begin Listed entries

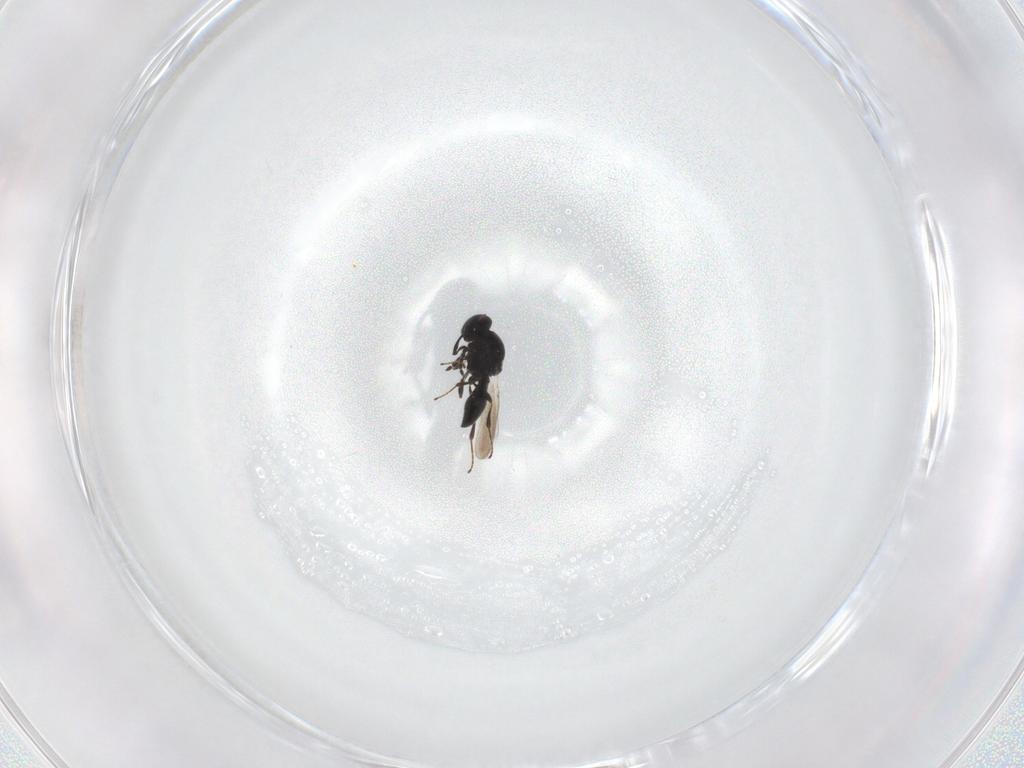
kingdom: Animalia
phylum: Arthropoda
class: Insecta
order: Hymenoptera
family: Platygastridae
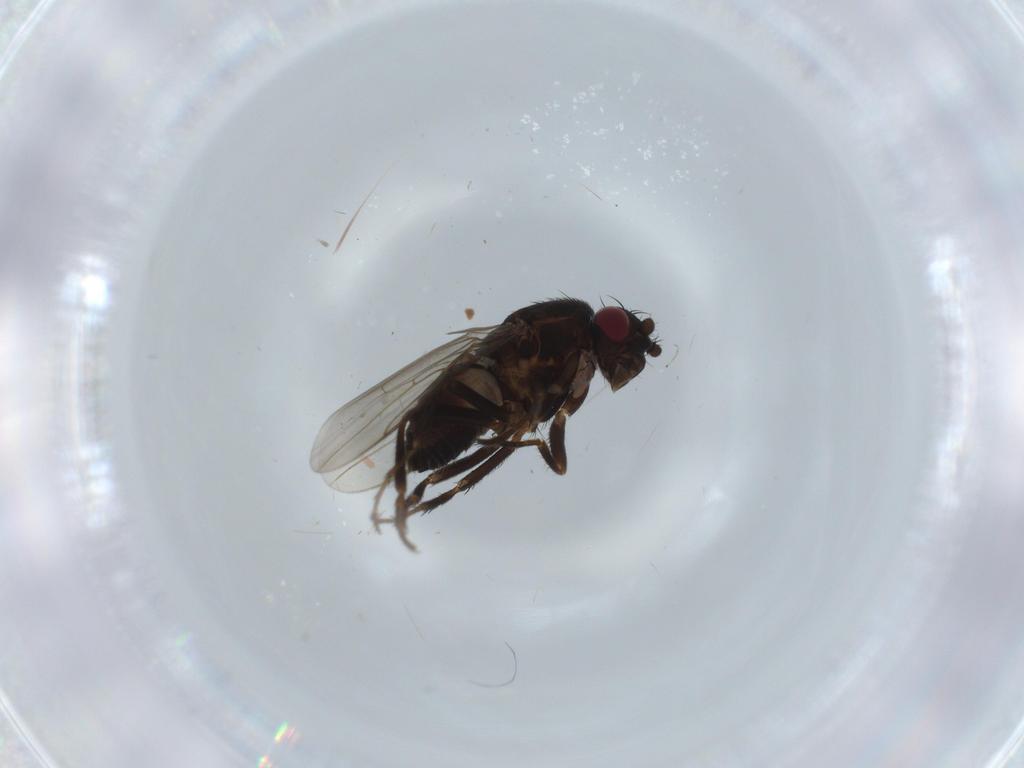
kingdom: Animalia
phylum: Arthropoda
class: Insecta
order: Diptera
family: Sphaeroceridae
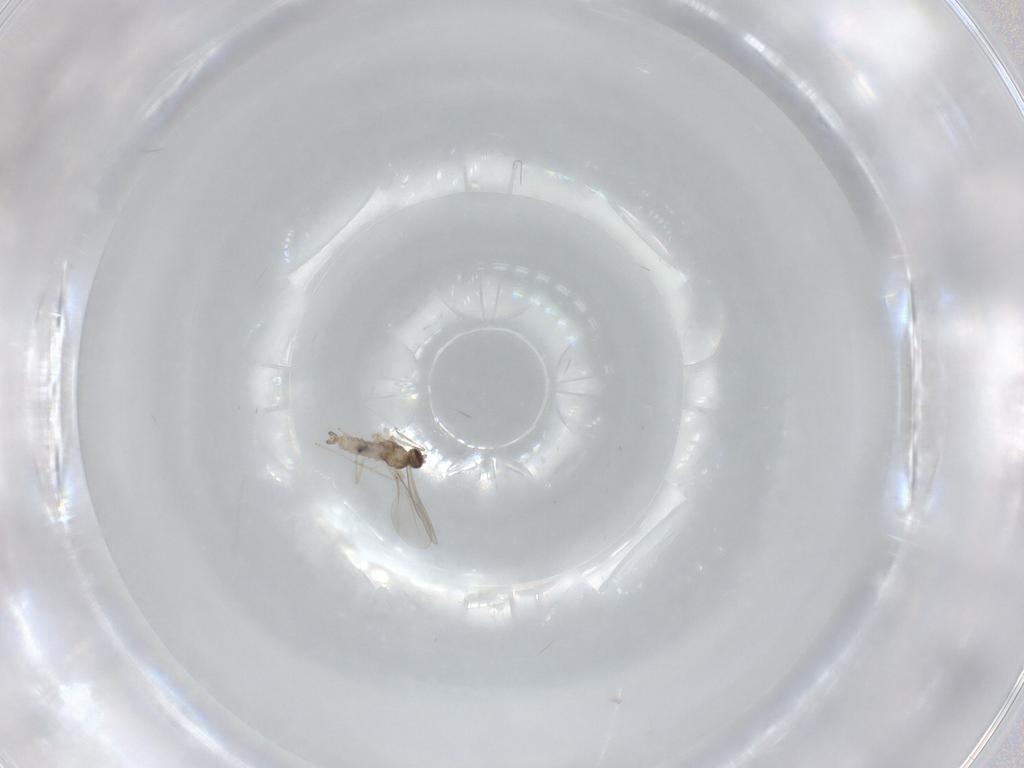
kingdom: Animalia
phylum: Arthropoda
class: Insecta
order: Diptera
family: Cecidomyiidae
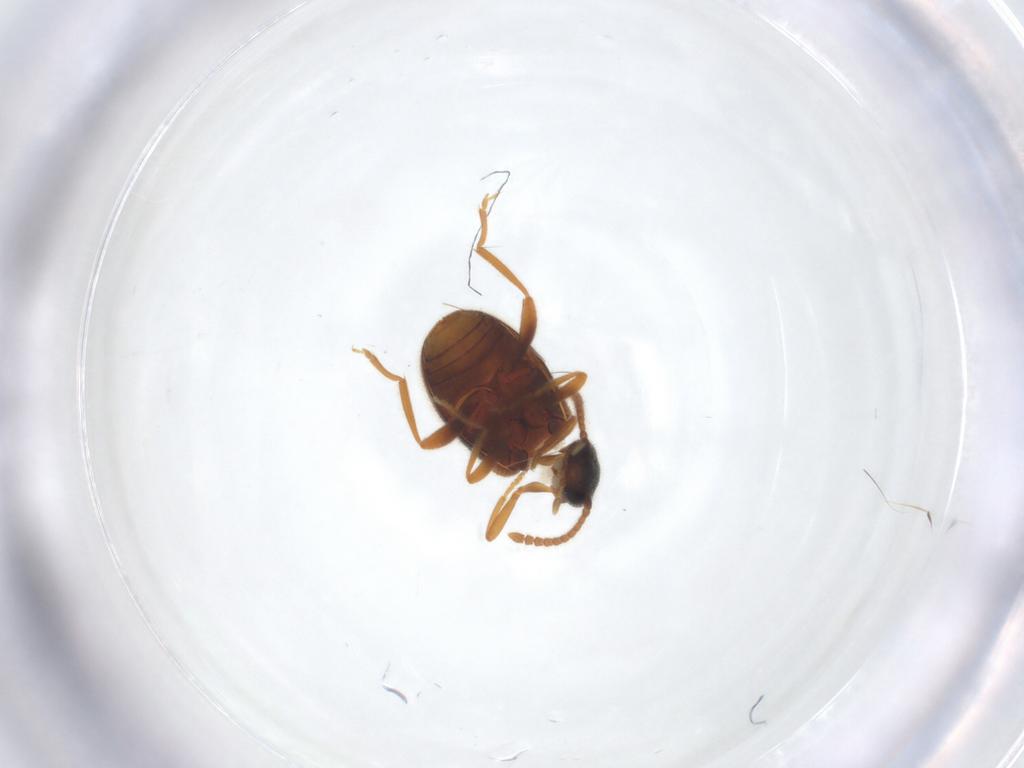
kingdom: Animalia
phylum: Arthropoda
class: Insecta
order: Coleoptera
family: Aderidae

end Listed entries
begin Listed entries

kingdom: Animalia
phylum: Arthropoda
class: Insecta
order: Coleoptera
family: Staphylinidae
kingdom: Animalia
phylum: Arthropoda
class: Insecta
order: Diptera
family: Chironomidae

end Listed entries

What you have to do: Rewrite the material from the line with "family: Sphaeroceridae" to the line with "family: Aderidae", changing "order" to "taxonomic order" and keeping everything else the same. Leave out the pictures.

Solution for this task:
family: Sphaeroceridae
kingdom: Animalia
phylum: Arthropoda
class: Insecta
taxonomic order: Diptera
family: Cecidomyiidae
kingdom: Animalia
phylum: Arthropoda
class: Insecta
taxonomic order: Coleoptera
family: Aderidae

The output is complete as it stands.